A bênção, seu Nelson. A bênção, seu Guilherme.

Fui ao enterro do Nelson. Eu era um guri, estagiário da “Tribuna da Imprensa”.

O chefe de reportagem me mandou ao cemitério de Irajá fazer a cobertura. O som seco do surdo solitário da Mangueira, batendo, batendo, enquanto o caixão descia, aquele som nunca me saiu da lembrança. Nunca vai sair.

Com seu Guilherme, que morava ali em Bonsucesso, num prédio sem elevador, tive a sorte de conviver um pouquinho. Numa coincidência feliz pra mim, e que eu, de verdade, não merecia, recebemos juntos – ele, Alfredinho do Bip Bip e eu – o Prêmio Carioca da Gema, criado pelo meu amigo Lefê Almeida (outra saudade grande), no bar Carioca da Gema, na Lapa, em algum ano da primeira década de 2000.

Pro meu orgulho, orgulho do tamanho de um trem 33 da Central, uma foto de nós três, naquele momento do prêmio, permanece emoldurada numa parede do Bip Bip, o botequim do meu amigo-pai-irmão-filho 
Alfredinho, em Copacabana.

São lembranças que me vêm ao pensamento nesta madrugada de carnaval, como também me vem à cabeça agora uma saudade imensa dos meus amigos queridos de Morro Agudo – Pedro-Zeca, Totó, Fernando, Miguel, Cláudio, todos eles, que vivem em cada célula minha e sabem disso.

Quando eu me chamar saudade, quero, se puderem, todos eles perto de mim na despedida.

Quero também que os meus três filhos riam muito, muito mesmo, lembrando o que vivemos juntos – e que também riam muito, mas muito, lembrando o meu amor eterno e sem limites por eles, e o deles por mim.

Quando eu me chamar saudade, que nem o personagem do samba do Nelson Cavaquinho e do Guilherme de Brito, quero ser cremado e ter minhas cinzas jogadas por aí. De preferência, num carnaval.

Um pouco jogadas em Morro Agudo. Meus amigos-irmãos vão saber como fazer.

Quero também outro punhado atirado num canto da Rua Cardoso Júnior, se possível na presença dos meus irmãos desde sempre Janjão e Marcinho, e também na do meu amigo-parceiro Nuno. Se puderem.

Peço que se guarde, por favor, um punhadinho pra calçada do Bip Bip, onde fui feliz todas as vezes.

E mais um último punhado quero que seja depositado na gaveta das calcinhas de Adalgisa.

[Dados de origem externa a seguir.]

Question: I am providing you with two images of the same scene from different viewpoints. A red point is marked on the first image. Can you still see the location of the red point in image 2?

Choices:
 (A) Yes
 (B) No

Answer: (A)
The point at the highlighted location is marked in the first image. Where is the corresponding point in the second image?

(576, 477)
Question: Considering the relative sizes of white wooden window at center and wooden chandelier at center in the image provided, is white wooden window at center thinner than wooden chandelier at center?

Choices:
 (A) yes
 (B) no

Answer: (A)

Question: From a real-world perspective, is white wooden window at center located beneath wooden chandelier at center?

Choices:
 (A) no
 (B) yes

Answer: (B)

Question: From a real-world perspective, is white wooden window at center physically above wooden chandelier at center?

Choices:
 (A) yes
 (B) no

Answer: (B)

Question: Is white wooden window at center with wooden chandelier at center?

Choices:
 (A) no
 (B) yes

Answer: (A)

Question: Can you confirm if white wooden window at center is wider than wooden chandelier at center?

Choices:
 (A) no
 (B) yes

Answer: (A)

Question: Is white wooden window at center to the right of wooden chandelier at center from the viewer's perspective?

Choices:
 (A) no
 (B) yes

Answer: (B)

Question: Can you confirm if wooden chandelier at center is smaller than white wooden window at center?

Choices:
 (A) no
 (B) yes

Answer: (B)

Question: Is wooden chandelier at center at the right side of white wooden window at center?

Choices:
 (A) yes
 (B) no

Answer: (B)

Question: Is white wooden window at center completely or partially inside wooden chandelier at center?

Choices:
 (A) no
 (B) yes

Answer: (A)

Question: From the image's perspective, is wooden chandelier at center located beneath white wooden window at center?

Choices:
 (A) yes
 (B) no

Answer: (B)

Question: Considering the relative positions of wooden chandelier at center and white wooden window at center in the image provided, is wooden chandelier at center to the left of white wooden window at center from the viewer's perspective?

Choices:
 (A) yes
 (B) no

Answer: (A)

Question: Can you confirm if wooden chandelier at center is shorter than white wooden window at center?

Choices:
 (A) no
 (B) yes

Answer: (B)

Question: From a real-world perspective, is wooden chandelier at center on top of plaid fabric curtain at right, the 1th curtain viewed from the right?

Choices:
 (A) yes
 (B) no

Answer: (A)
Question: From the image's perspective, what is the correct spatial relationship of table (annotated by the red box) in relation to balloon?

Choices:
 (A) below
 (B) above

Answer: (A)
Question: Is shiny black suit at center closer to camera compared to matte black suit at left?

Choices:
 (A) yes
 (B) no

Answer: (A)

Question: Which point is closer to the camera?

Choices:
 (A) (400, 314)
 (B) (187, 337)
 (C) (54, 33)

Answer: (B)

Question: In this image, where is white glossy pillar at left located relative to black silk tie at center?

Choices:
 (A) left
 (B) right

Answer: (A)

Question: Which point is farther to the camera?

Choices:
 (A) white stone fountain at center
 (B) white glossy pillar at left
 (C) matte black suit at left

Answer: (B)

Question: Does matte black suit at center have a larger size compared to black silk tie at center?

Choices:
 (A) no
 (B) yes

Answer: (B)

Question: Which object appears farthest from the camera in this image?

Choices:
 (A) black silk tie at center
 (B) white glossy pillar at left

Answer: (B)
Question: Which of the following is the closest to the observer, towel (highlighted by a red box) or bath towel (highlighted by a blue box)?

Pode ser tudo só na intenção. Mas, por favor, não me contrariem.

*  *  *  *

Saudade é um sentimento bom.

Saudade é um sentimento que adormece ressentimentos.

Saudade, quando é correspondida, acrescenta sentimento bom ao que já é sentimento bom.

Quando a gente chora de saudade, a alma da gente sorri.

Saudade é o principal sintoma do amor.

*  *  *  *

O que será que puseram naquela cachaça de gengibre no bloco de ainda há pouco?

*  *  *  *

A beleza de imagem que ilustra esta pequena crônica de carnaval é de Candido Portinari (1903-1962).